DIE ANOTHER DAY

Susan Granger’s review of “DIE ANOTHER DAY” (M.G.M.)

Over the past 40 years, this is the 20th explosive James Bond action-adventure – so what’s new? The opening sequence, which traditionally has featured seductive women gyrating to music, now also serves as a prologue, showing Bond (Pierce Brosnan) betrayed, captured and tortured by the North Koreans. When he’s is finally released 14 months later in a prisoner exchange, his 00 ‘license to kill’ is rescinded by M (Judi Dench) because, “You’re no use to anyone now.” So Bond, seeking redemption, heads for Cuba, where he discovers Jinx (Halle Berry) rising from the sea, clad in a bikini – in homage to the unforgettable Ursula Andress in “Dr.

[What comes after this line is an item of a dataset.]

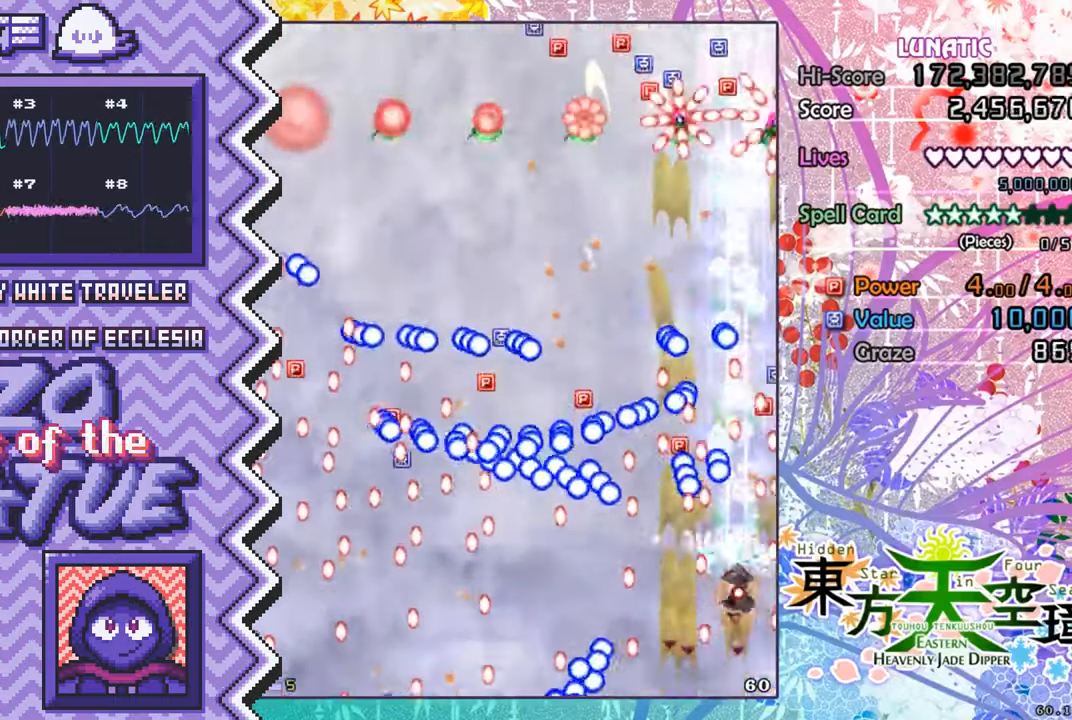
{"buttons": ["B"], "events": [[133, "X", "up"], [250, "A", "down"], [367, "A", "up"], [483, "B", "down"]]}
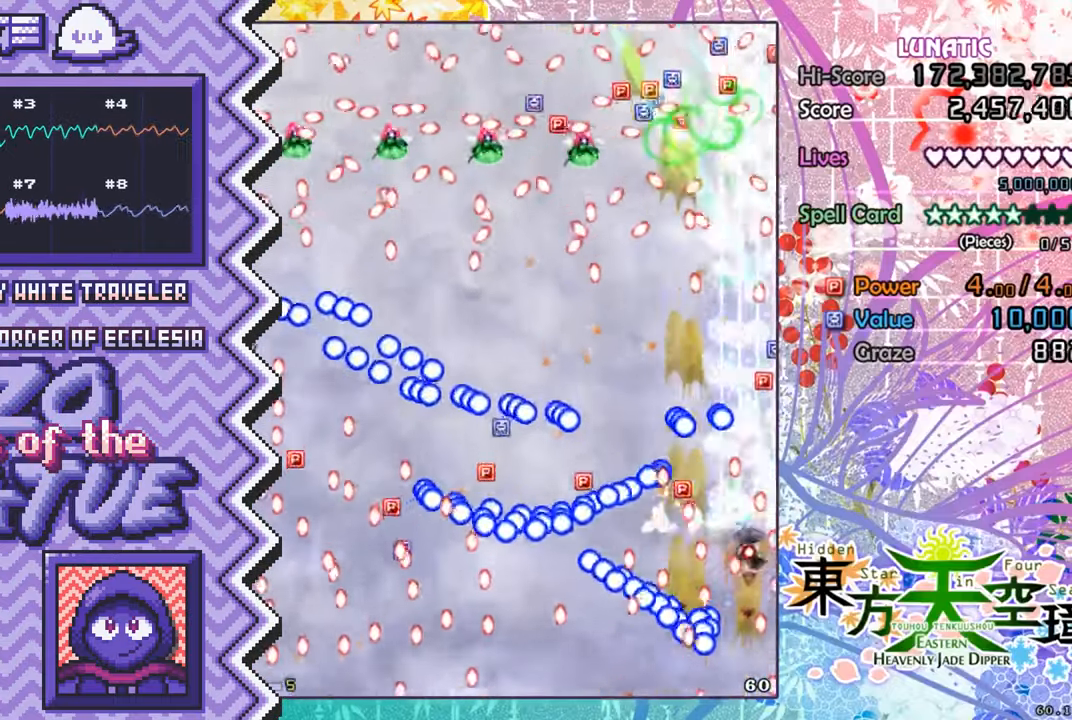
{"buttons": ["X"], "events": [[100, "B", "up"], [234, "Y", "down"], [350, "Y", "up"], [467, "X", "down"]]}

No.” Jinx is an American spy who’s also tracking Zao (Rick Yune), a ruthless North Korean terrorist. But there’s an even more awesome adversary, Gustav Graves (Toby Stephens, son of Maggie Smith and the late Robert Stephens), a diamond tycoon who descends to Buckingham Palace on a Union Jack parachute for a meeting with the Queen. The fencing duel between Bond and Graves offers the most exciting combat, incorporating an unbilled cameo by Madonna, who co-wrote and warbles the title song. But when the fast-paced action shifts to Graves’ ice palace in Iceland, screenwriters Neal Purvis and Robert Wade, along with director Lee Tamahori, seem to run out of originality, relying on a duplicitous blonde (Rosamund Pike) and Q’s (John Cleese) cutting-edge gadgets and hi-tech gizmos, the most impressive of which is an invisibility cloak for Bond’s Aston Martin. On the Granger Movie Gauge of 1 to 10, “Die Another Day” is visually stylish, spectacular 8. While product placement is now an accepted income-generator for film producers, this superspy venture takes blatant tie-ins to an extreme, making one think it might be subtitled: ‘Buy Another Day.’